Article 26(6) ECT is Not Determinative of a Tribunal’s Jurisdiction
The starting point of the CJEU’s analysis if intra-EU arbitration under the ECT is compatible with EU law is set out in paragraphs 49 to 50: “ the ECT itself is an act of EU law.  It follows that an arbitral tribunal such as that referred to in Article 26(6) ECT is required to interpret, and even apply, EU law.” Based on this central proposition, the CJEU develops the argument that intra-EU arbitration under the ECT conflicts with the EU legal order.
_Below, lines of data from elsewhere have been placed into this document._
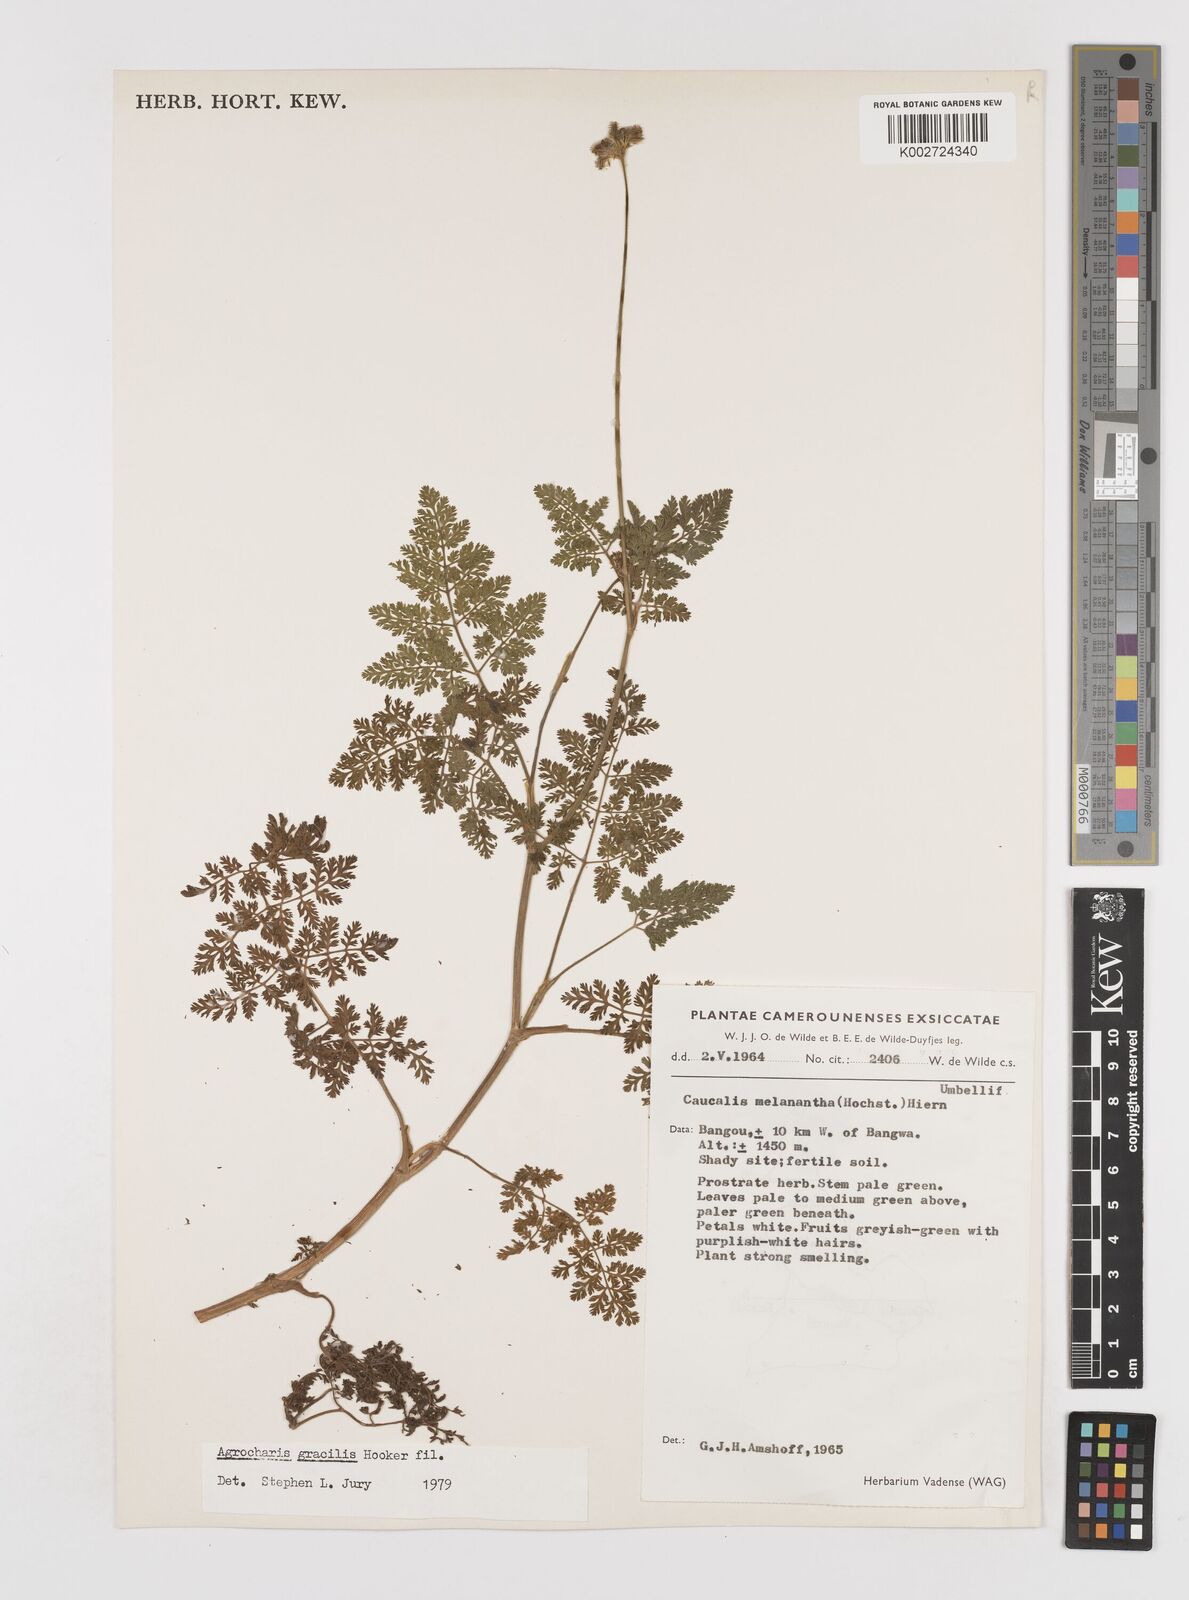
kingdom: Plantae
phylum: Tracheophyta
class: Magnoliopsida
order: Apiales
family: Apiaceae
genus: Daucus
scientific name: Daucus melananthus
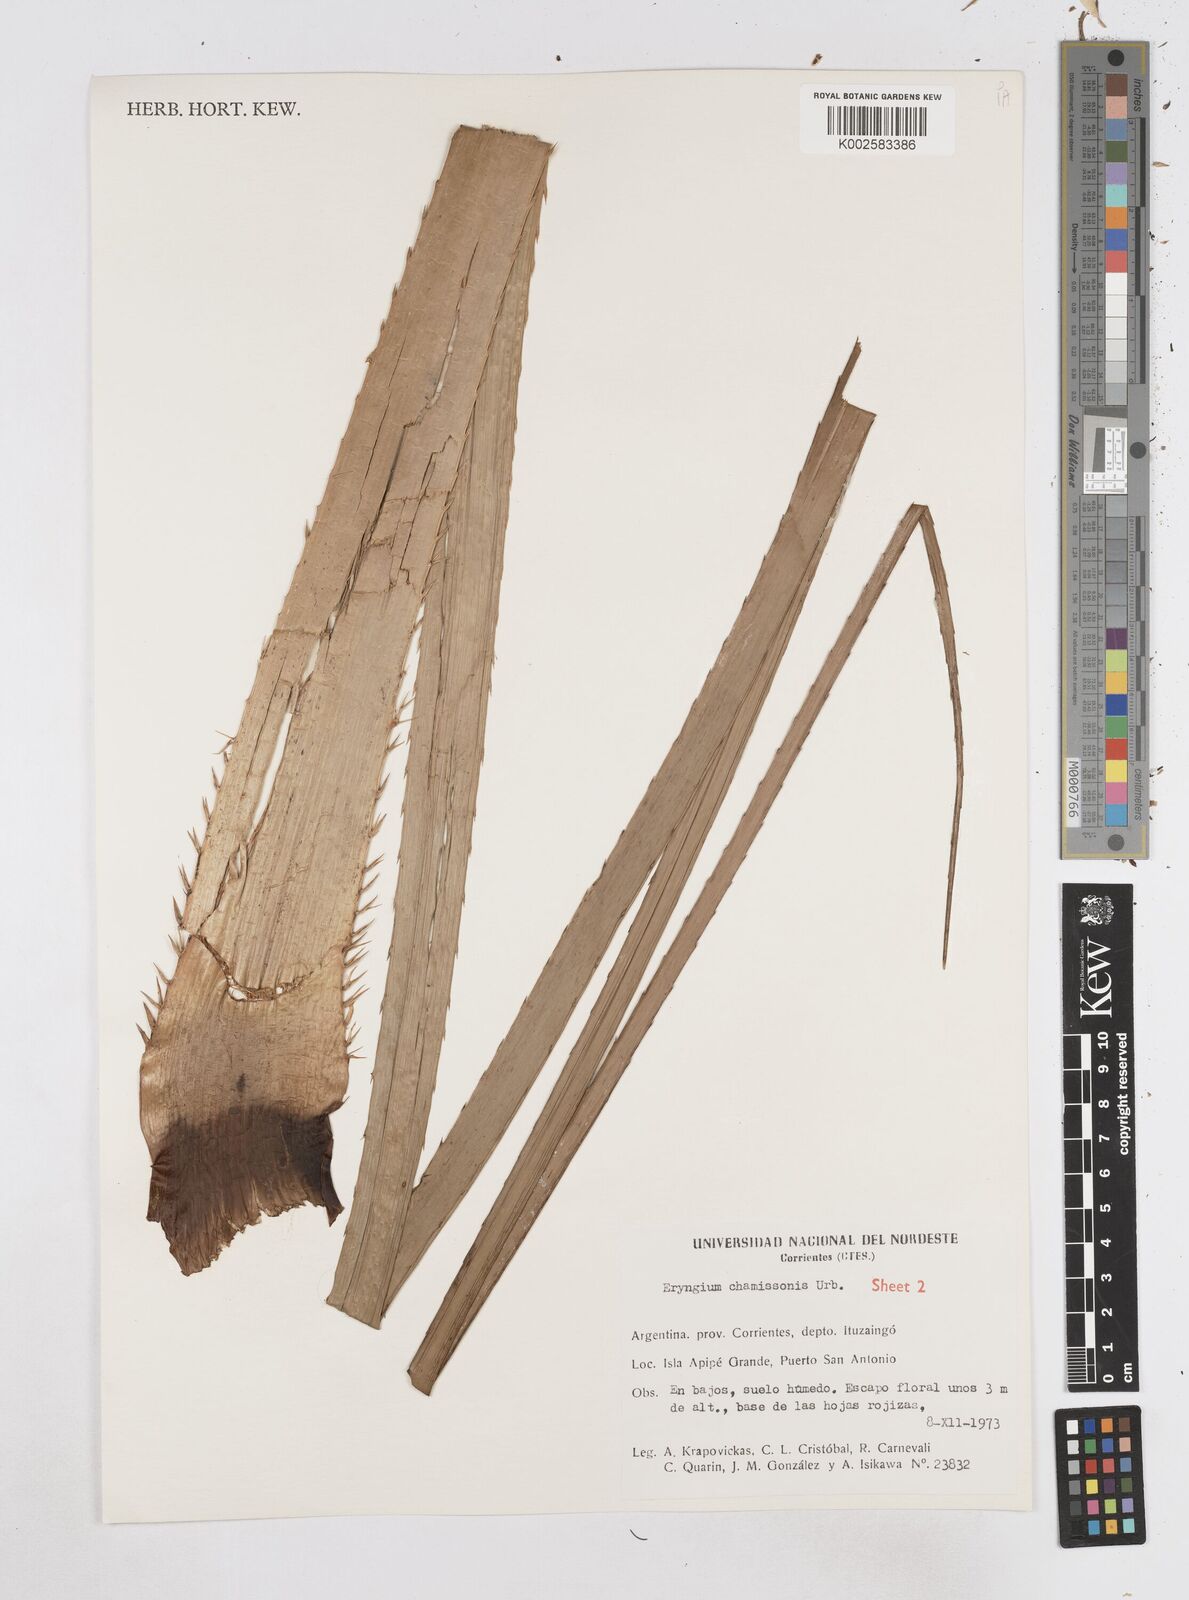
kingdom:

Yet, even if the CJEU’s analysis in paragraphs 49 to 50 were an accurate statement of the law, it could not bear on the jurisdiction of ICSID tribunals. It is trite that the law applicable to the merits is distinguishable from the law applicable to the issue of jurisdiction. Article 26(6) ECT defines the law which a tribunal must apply to the merits of the dispute before it. It reads: “A tribunal established under paragraph (4) shall decide the issues in dispute […]“.
Simply put, Article 26(6) ECT assumes that the jurisdiction of a tribunal has been enlivened. Thus, it is not determinative of a tribunal’s jurisdiction. The power of ICSID tribunals to hear ECT claims is anchored in Article 25 ICSID Convention and Article 26(1) to (5) ECT (viz, provisions defining the purview of the jurisdiction of a tribunal constituted under the ECT; cf. Landesbank Baden-Württemberg et al vs Spain, paragraph 159). To blend the law applicable to the merits with the law applicable to the issue of jurisdiction (as the CJEU did) is to gloss over fundamental concepts of public international adjudication. Article 26(6) ECT may very well be relevant for the CJEU to reach the conclusion it desires (i.e., that Article 26 ECT may remove disputes from the judicial system of the EU). However, as a matter of PIL, ICSID tribunals cannot determine their jurisdiction by reference to the law applicable to the merits of the dispute.
The CJEU’s Komstroy judgement will not bar ICSID tribunals from hearing ECT claims. Komstroy is an expression of EU constitutional law. It documents a breach of EU law on the part of the EU and its Member States. As such, it is not imperative from a PIL perspective. ICSID tribunals do not operate in the same hierarchy as the CJEU. Their jurisdiction is rooted in the ICSID Convention and the ECT, not EU law. ICSID tribunals must apply PIL and construe the ECT in accordance with Article 31 VCLT. Anything else would put them in breach of their obligations under the ICSID Convention and the ECT. The consent of EU Member States to arbitrate disputes with investors embodied in the ECT may be unlawful from the perspective of EU constitutional law. Yet, from a PIL perspective, the unconditional consent of EU Member States is valid and effective, even if it conflicts with their internal law.